L’associazione Ñaño è un’organizzazione solidale con scopo umanitario. Nata a Milano per aiutare i bambini ecuadoriani bisognosi, oggi, al 19esimo anno di attività, si occupa anche di cura degli anziani, di donne e di inclusività ecuadoriana in Italia. La presidente Alexandra Moreno racconta alla Gazzetta di Milano i futuri progetti ed iniziative dell’associazione Ñaño, i quali comprendono ed abbracciano anche il mondo della moda.
 
Alexandra ci racconta l’altra faccia della medaglia dell’Ecuador: quella della povertà. Ci racconta di bambini malati e di quanto una sola pillola per il mal di testa possa essere oro per le famiglie in in condizioni disagiate. Per questo si rivolge agli italiani, incentivando loro a donare alla sua associazione. 
 
Alexandra, potrebbe parlarci dell’associazione Ñaño?
«L’8 maggio l’associazione Ñaño compirà ormai 19 anni. Il progetto nasce dal bisogno di dover aiutare bambini bisognosi in gravi condizioni di salute nel mio paese, l’Ecuador, dove vi è tutt’oggi una scarsa assistenza sanitaria».
 
In che modo aiutate i bambini?
«Noi portiamo le medicine, farmaci, vestiti. In Ecuador anche una pastiglia per il mal di testa è oro, chi non ha soldi non può permettersi di comprare medicinali. Facciamo anche attività in collaborazione con gli italiani, è un progetto che man mano stiamo integrando qui a Milano».
 
Alexandra, ha molti collaboratori italiani, ha trovato un buon appoggio qui a Milano?
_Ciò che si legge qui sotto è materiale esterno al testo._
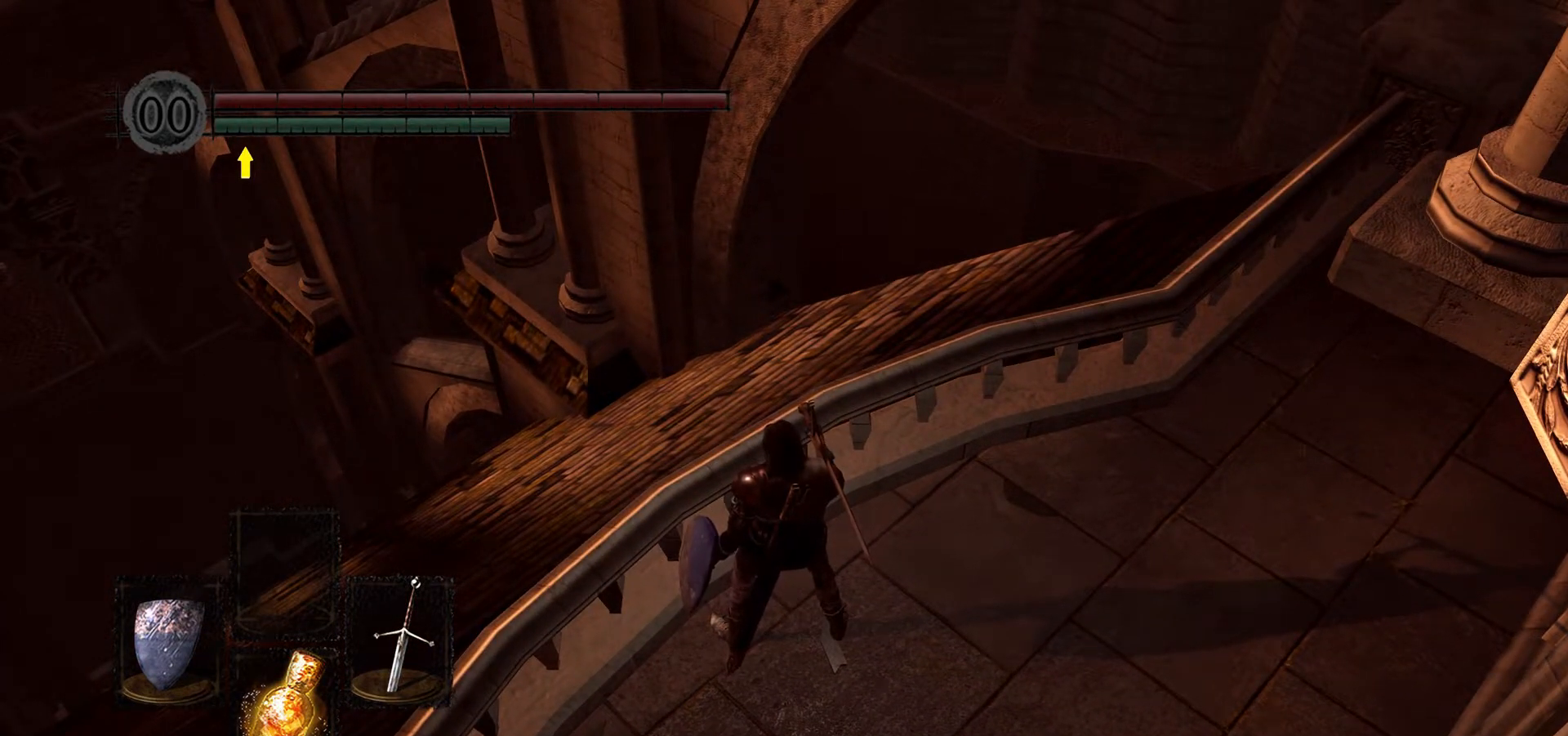
{"buttons": [], "left_stick": "center", "right_stick": "center", "events": []}
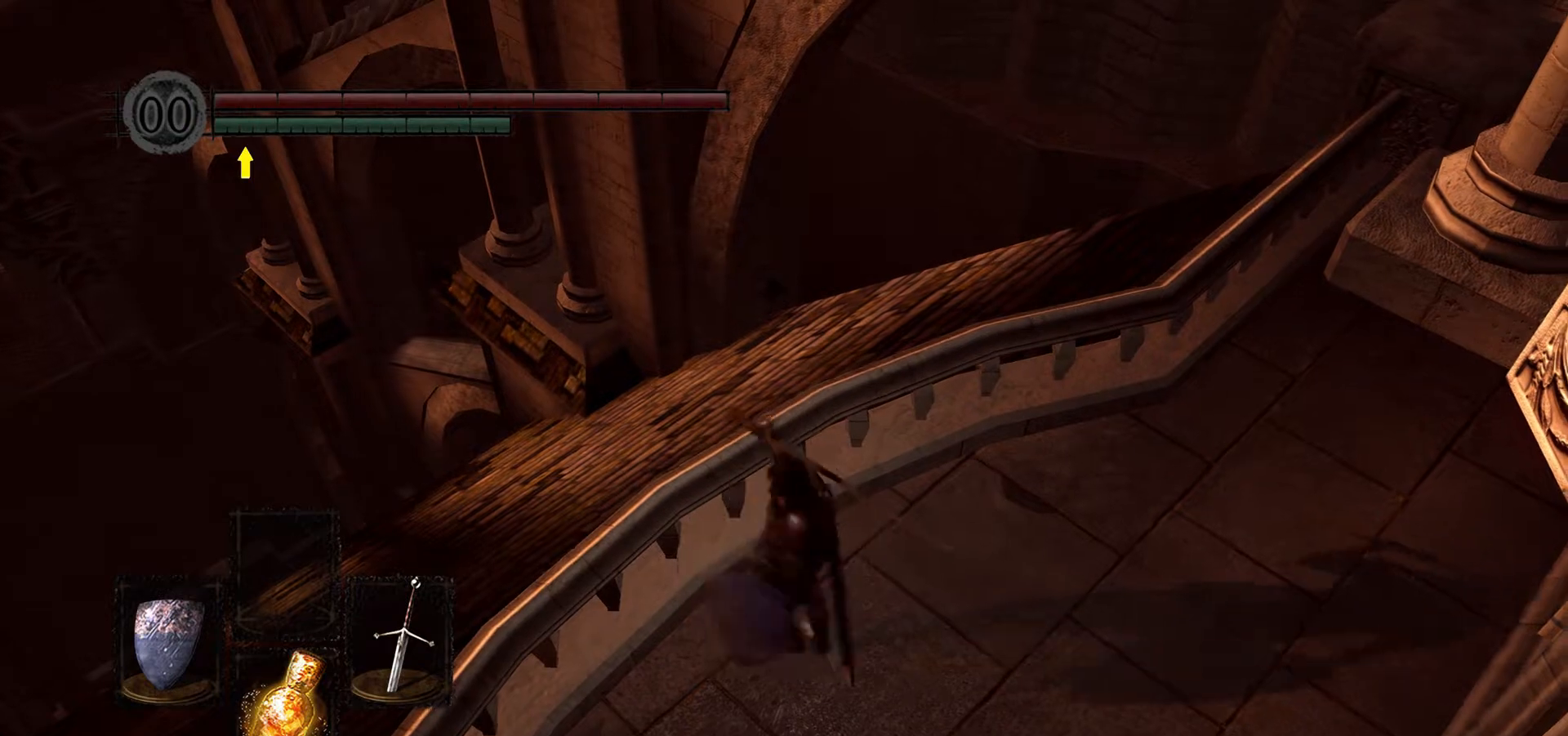
{"buttons": [], "left_stick": "down", "right_stick": "center", "events": [[267, "left_stick", "down-right"], [467, "left_stick", "down"]]}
«Si molti, soprattutto a Milano. Anche la comunità peruviana è molto presente nella nostra associazione.
Ora ci occupiamo anche di anziani. Gli anziani sono come fiori, secondo me. Hanno dato tanto per la società, in fondo sono i nostri nonni, bisnonni. Ci hanno insegnato molto della vita e non devono essere lasciati soli. 
Portiamo loro sedie a rotelle, eventuali medicinali, tutto ciò di cui hanno bisogno lo mettiamo a disposizione. 
Per questo ci appoggiamo anche ad un’altra associazione “Vista para todos”».
 
Quali sono i vostri canali di mediazione?
«Abbiamo un sito web, YouTube, Facebook ed Instagram. Siamo seguiti da molte persone».
 
Stiamo andando incontro all’iniziativa con l’Ecuador in collaborazione con la Gazzetta di Milano, in che modo appoggiate questo incontro di culture? 
L’Italia è parte della nostra cultura, ha spirito latino. L’Italia è ricca di turismo e cultura come l’Ecuador ed ha il dono «di accogliere tutti gli stranieri. E’ una questione di abbraccio fraterno verso il mondo intero. Siamo partiti da Milano per questo, perchè è la più città inclusiva».
 
Quali sono le tematiche che vorresti trattare all’interno di questa rubrica?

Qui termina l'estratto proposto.